However, that principle is not applicable in this case. It is
true that there was no positive testimony controverting White’s
statements regarding the events surrounding the accident. The
evidence relied upon by Allstate addresses the reliability of
White’s testimony. As White notes, the trial judge determined
that White had "a reputation for truth and honesty."
The evidence relating to impaired perception because of alcohol
consumption does not impeach White’s character trait for telling
the truth. Such evidence affects the probative value of White’s
testimony by suggesting that, at the time of the accident, his
perception of the details and events may have been impaired, and,
therefore, that the testimony was not reliable.
[2]

Having reviewed the record, we agree with
Allstate and conclude that the trial court erred in setting aside
the jury verdict. Based on the evidence recited above, the jury
was entitled to infer that White’s perception of the
circumstances of the accident was impaired.

Furthermore, assuming that there was a Doe
vehicle, there is no direct evidence that Doe was negligent. The
only evidence bearing on the issue of Doe’s negligence was
White’s statement that, as the Steele vehicle came around the
curve, White saw the glare of the Doe vehicle’s headlights, and
"[i]t looked like he was on our side of the road
considerably." (Emphasis added.) Although there was an
accident, there was no collision between two vehicles which could
provide evidence of the location of the Doe vehicle. Nor were
there any skid marks or debris identifying the location of the
Doe vehicle. And finally, White’s statement regarding the
location of the Doe vehicle was subject to the inference of
impaired perception stemming from White’s alcohol consumption.

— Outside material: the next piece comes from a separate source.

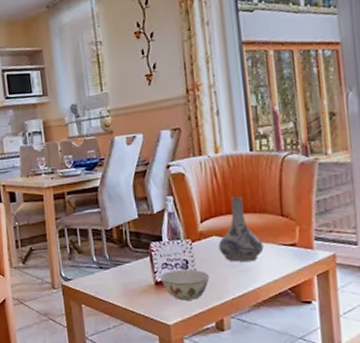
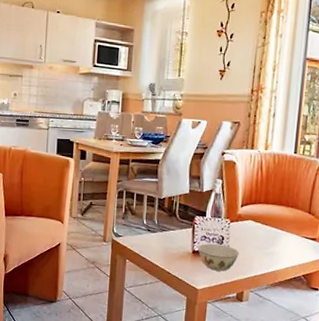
decorative vase: present [218,197,264,262] -> none [251,190,289,247]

As noted by the trial court in refusing White’s
motion to strike Allstate’s evidence and to find Doe liable as a
matter of law, it was "a matter for the jury to decide
whether or not there — there was a John Doe driver at that
particular scene . . . and, if so, what came from
that." We conclude that there was evidence in this record to
support a jury verdict in favor of John Doe either because there
was no John Doe vehicle or because White failed to establish that
John Doe was negligent and that his negligence resulted in
White’s injuries.

Accordingly, we will reverse the judgment of
the trial court and enter final judgment reinstating that portion
of the jury verdict in favor of John Doe. In light of this
determination, we need not address Allstate’s remaining
assignments of error.

Reversed and final judgment.

 

 

 

FOOTNOTES:

[1] White filed a notice of appeal from
the judgment in favor of Steele, but did not pursue that appeal.

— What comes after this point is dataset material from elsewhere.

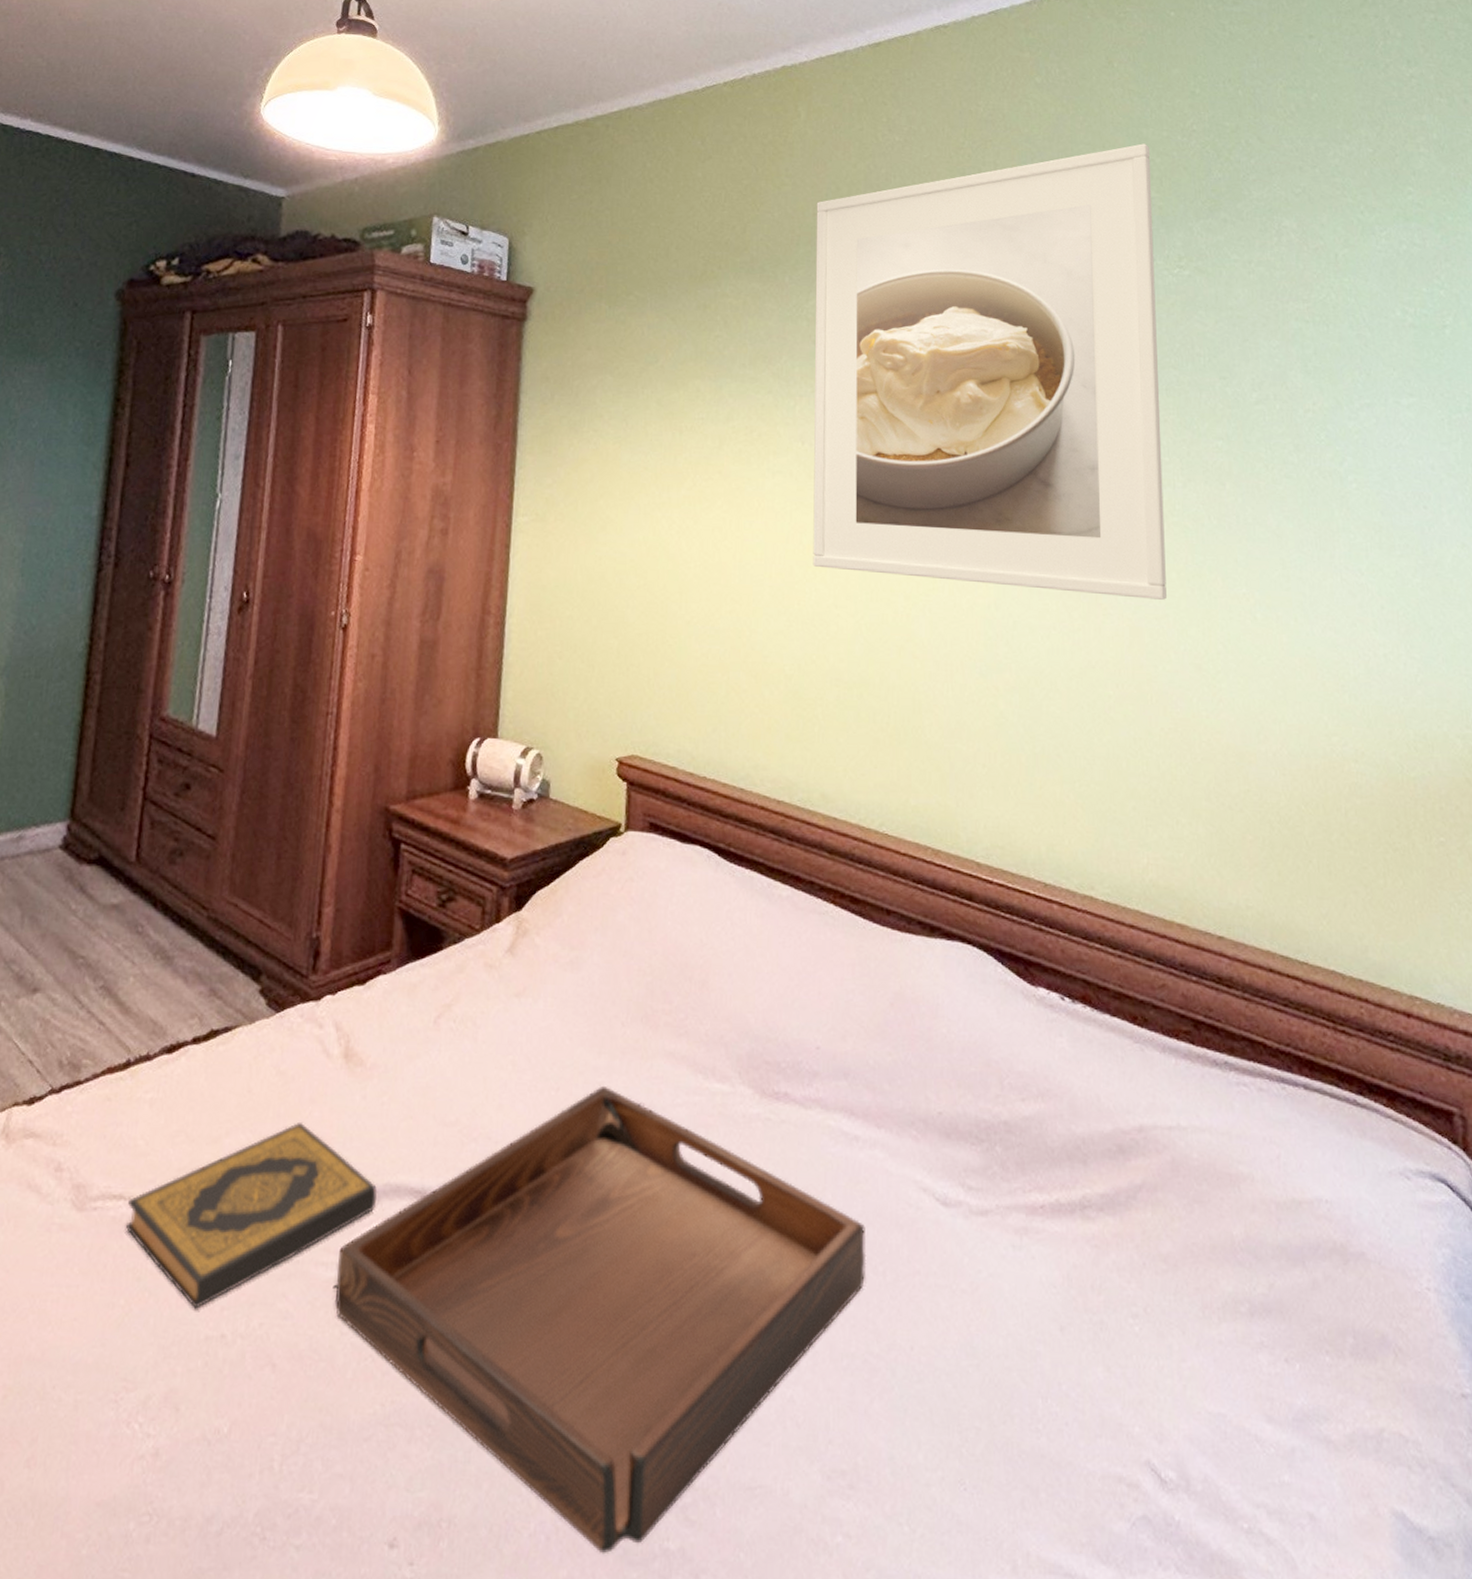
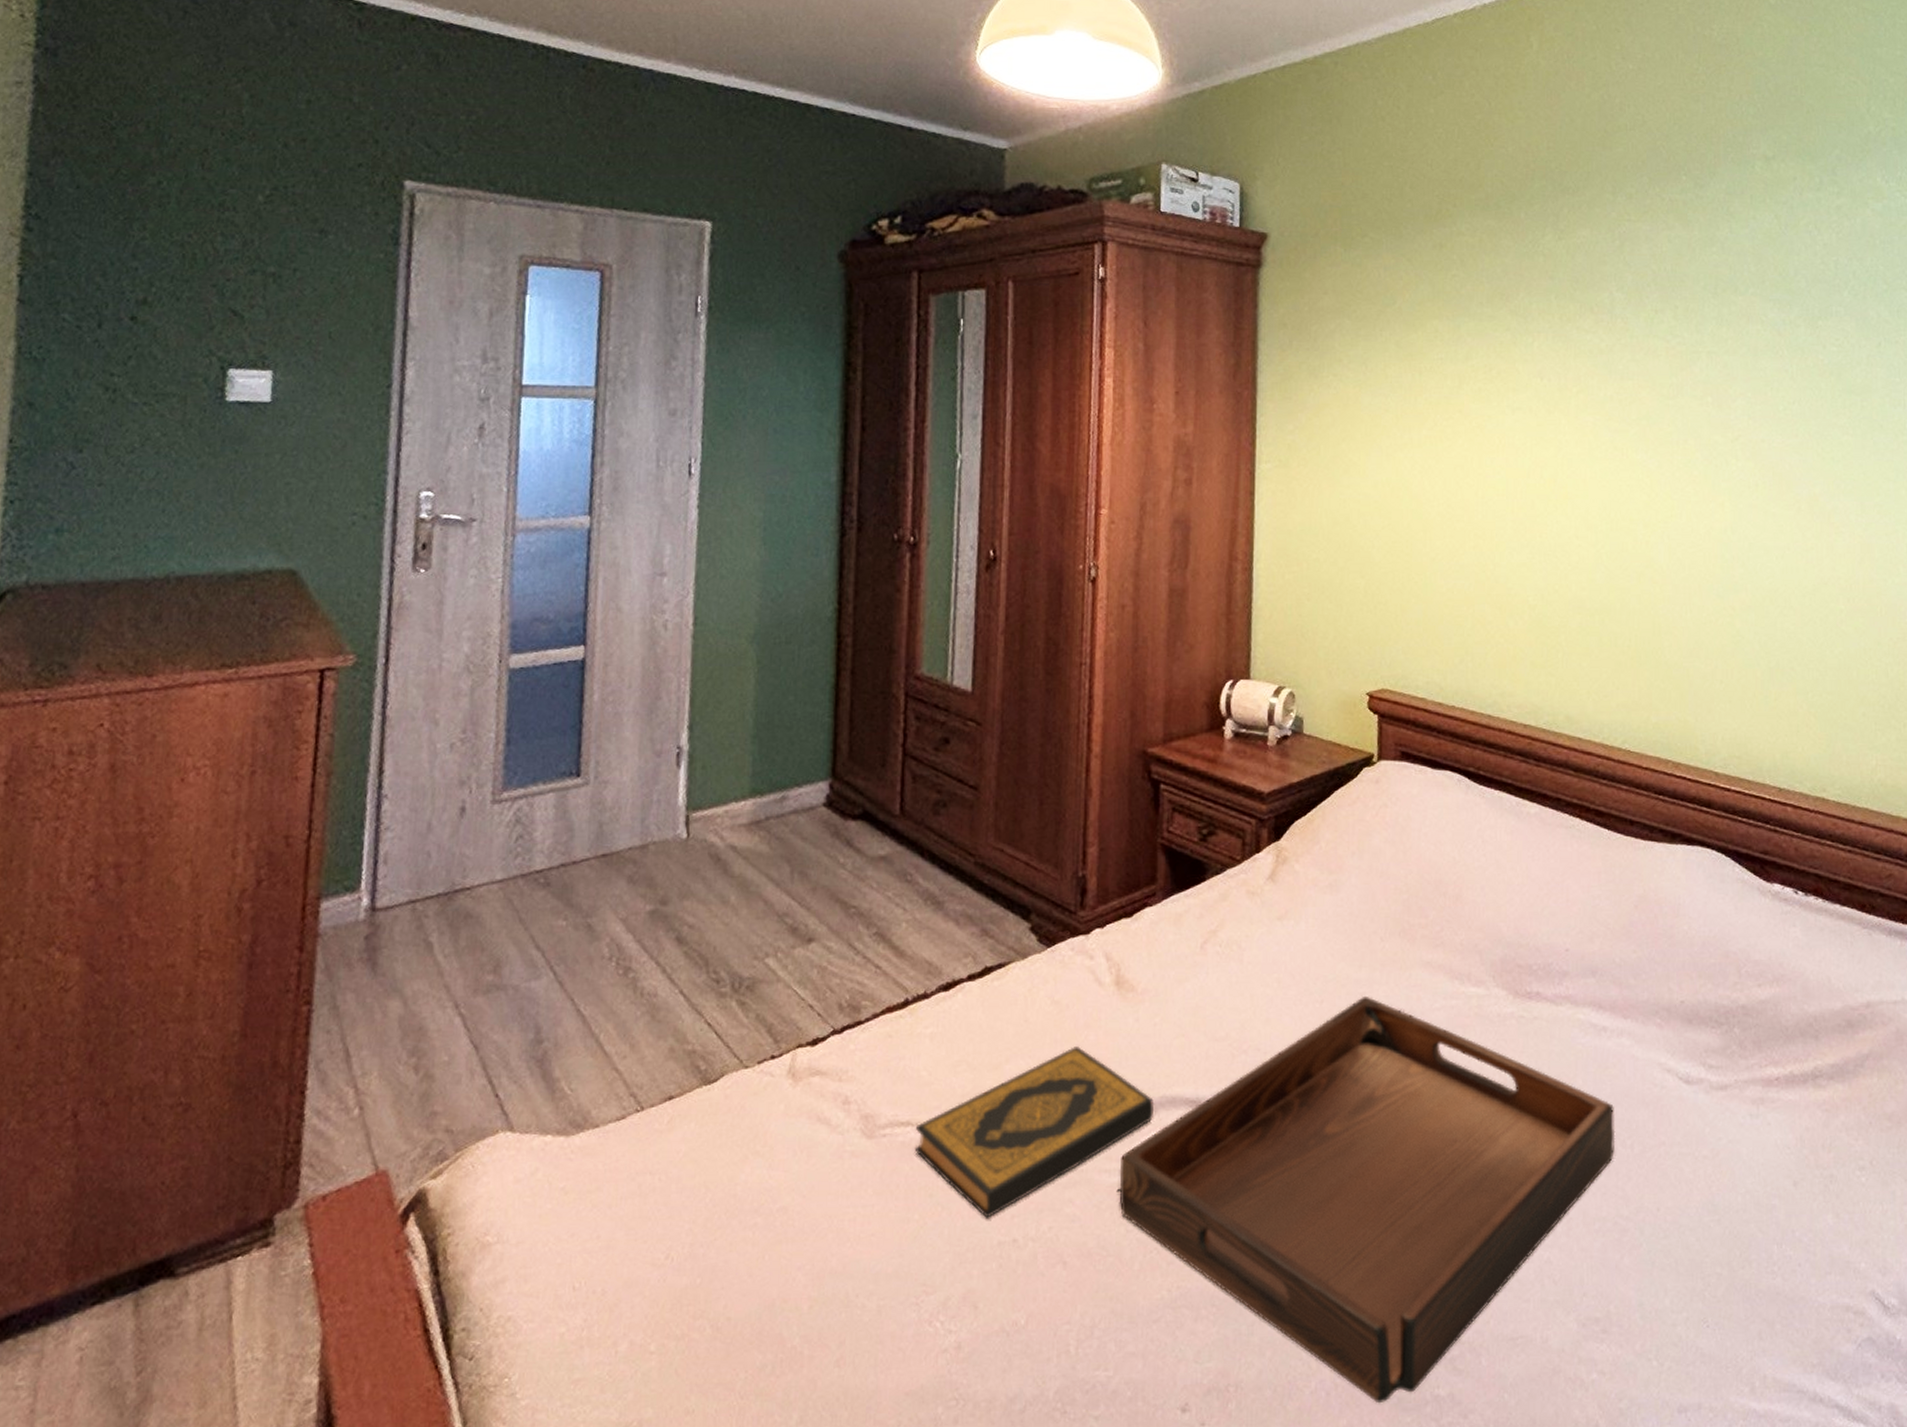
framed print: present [813,143,1167,600] -> none [1550,63,1896,516]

[2] White also argues that the evidence of
his alcohol consumption was not admissible because Allstate
failed to provide a proper foundation showing the level of
consumption which would result in impairment of White’s
perception. However, while White objected to questions relating
to alcohol consumption, that objection was overruled and White
has not assigned cross-error to that ruling. Therefore, we treat
the evidence as properly before the jury.